Capgemini’s new revenue targets made one thing plain for KPMG consultants: the AI race in professional services is no longer about strategy decks. It is about whether firms can turn AI demand into repeatable delivery, and Capgemini is tying that bet to 2025-2028 revenue growth of 5.5% to 7.5%, more than €6 billion in cumulative organic free cash flow and a 2028 operating margin target of 12.1% to 12.3%.

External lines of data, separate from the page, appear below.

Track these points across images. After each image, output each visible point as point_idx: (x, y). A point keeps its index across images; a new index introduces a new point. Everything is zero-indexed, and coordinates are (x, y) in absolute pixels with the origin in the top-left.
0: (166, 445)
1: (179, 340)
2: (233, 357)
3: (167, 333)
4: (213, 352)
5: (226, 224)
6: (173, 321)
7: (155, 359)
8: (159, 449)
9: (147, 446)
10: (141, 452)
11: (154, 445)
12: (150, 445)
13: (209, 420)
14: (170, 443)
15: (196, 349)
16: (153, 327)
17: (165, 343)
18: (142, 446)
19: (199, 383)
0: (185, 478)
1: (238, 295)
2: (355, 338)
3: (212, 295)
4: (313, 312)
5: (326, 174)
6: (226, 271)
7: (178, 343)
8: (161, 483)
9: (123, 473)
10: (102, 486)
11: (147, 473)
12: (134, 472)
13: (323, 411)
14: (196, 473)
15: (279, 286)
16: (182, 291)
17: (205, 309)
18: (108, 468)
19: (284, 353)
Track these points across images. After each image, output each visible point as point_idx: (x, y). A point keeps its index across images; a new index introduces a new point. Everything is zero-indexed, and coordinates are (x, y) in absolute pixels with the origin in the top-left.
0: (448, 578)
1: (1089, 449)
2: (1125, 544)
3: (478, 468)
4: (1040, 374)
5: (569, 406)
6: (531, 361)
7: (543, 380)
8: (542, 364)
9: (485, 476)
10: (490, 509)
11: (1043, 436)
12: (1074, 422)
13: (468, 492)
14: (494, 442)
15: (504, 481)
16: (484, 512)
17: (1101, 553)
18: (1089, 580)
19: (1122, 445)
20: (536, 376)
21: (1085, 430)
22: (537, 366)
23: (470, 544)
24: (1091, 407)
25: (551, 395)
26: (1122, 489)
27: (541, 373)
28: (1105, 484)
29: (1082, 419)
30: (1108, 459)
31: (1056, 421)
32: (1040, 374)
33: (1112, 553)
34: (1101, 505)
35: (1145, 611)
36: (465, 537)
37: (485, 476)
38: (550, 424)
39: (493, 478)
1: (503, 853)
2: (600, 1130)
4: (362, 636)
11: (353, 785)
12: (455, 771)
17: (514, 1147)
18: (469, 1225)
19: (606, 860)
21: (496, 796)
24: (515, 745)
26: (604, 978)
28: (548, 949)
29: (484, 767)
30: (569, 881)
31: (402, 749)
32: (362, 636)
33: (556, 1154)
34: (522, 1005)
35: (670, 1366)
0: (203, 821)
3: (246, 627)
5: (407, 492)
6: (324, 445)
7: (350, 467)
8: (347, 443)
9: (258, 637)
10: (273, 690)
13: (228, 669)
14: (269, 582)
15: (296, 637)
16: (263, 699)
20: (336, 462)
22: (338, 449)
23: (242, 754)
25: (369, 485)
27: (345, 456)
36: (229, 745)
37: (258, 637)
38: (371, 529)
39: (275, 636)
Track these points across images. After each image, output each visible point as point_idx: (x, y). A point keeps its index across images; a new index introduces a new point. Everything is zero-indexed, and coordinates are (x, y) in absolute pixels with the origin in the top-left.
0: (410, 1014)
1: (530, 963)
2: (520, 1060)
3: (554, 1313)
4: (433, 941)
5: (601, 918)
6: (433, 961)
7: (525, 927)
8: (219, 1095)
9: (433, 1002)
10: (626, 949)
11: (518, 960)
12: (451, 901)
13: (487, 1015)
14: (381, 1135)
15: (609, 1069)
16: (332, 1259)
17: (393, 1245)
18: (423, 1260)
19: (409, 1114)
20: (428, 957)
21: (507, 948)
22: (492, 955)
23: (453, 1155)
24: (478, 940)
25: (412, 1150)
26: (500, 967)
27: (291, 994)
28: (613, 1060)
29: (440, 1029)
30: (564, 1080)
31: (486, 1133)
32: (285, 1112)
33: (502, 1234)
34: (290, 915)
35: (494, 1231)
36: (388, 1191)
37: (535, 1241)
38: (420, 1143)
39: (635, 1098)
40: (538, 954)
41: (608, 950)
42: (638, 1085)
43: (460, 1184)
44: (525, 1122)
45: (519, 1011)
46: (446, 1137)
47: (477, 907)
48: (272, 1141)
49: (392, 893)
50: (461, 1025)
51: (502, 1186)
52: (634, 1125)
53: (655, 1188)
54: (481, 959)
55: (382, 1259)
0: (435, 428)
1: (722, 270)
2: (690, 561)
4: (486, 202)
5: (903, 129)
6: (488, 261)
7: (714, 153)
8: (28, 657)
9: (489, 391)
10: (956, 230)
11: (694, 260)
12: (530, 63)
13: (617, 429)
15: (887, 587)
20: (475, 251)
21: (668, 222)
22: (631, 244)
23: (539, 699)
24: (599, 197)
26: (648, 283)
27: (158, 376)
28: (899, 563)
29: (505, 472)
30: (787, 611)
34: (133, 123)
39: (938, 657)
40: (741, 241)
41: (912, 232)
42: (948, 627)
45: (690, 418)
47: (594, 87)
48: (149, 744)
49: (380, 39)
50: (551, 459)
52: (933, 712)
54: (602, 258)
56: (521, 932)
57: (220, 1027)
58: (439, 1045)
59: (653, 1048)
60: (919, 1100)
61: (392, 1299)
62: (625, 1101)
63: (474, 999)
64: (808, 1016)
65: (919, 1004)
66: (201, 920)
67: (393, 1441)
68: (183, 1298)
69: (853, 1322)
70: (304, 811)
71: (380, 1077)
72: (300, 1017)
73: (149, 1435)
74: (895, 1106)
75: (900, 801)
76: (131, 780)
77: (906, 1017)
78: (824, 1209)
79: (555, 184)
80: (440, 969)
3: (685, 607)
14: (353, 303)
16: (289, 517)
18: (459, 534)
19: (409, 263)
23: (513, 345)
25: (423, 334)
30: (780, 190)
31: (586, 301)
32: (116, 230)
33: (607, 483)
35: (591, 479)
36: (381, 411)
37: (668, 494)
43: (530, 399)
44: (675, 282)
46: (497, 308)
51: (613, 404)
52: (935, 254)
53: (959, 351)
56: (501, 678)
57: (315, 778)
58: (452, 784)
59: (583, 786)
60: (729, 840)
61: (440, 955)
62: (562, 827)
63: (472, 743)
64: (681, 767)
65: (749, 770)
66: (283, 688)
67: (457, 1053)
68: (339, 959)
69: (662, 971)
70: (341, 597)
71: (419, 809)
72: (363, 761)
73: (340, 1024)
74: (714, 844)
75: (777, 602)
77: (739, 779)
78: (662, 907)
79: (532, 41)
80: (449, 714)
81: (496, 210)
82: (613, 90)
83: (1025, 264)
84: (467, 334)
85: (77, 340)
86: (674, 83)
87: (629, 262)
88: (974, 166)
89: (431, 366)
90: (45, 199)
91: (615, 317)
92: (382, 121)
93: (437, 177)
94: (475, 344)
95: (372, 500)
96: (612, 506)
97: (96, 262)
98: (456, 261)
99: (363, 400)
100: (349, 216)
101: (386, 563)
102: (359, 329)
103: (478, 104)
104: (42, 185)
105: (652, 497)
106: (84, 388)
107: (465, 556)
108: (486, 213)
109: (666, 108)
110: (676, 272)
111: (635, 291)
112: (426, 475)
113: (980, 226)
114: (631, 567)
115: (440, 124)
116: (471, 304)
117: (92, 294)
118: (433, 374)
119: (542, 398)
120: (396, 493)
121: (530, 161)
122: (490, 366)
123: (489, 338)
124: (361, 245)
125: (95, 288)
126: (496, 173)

The market did not cheer. Capgemini shares fell about 4% on the day of the announcement, making the stock the worst performer on France’s CAC 40 at the time. That reaction matters inside KPMG because it shows investors are still testing how much of the AI consulting story is already baked into valuations, even as clients keep spending. Capgemini said artificial intelligence is opening access to client budgets beyond traditional IT lines, a sign that AI has become an enterprise spending category that now reaches finance, operations, tax and industry-specific work.

Aiman Ezzat put the shift in blunt terms, saying, “Agentic AI represents a step change in terms of value creation for global corporations and creates a significant growth opportunity for Capgemini while structurally expanding our addressable market.” For KPMG, that is less a competitor quote than a market signal. The work that will carry more weight in promotion cases and partner discussions is the work that can be delivered again and again: implementation plans, controls, governance, cybersecurity and operating-model change, not just one-off assessments.

KPMG has already been moving in that direction. On May 19, 2026, KPMG and Anthropic announced a global alliance that gave KPMG’s 276,000-plus employees access to Claude, with an initial focus on tax clients and private equity firms. The move suggests KPMG is trying to embed AI into delivery rather than leave it in a lab or a slide deck, and it raises the bar for staff who can work across client service, data handling and risk management.
That same pressure shows up in KPMG’s Global AI Pulse, which found that more than half of organizations are actively deploying AI agents. Based on 2,110 C-suite and business leaders across 20 countries, territories and jurisdictions, the research points to a market moving past experimentation and toward large-scale deployment. For KPMG people, that means the valuable skill set is shifting toward implementation-heavy work that can prove speed, controls and measurable results while the market narrows the gap between AI ambition and billable delivery.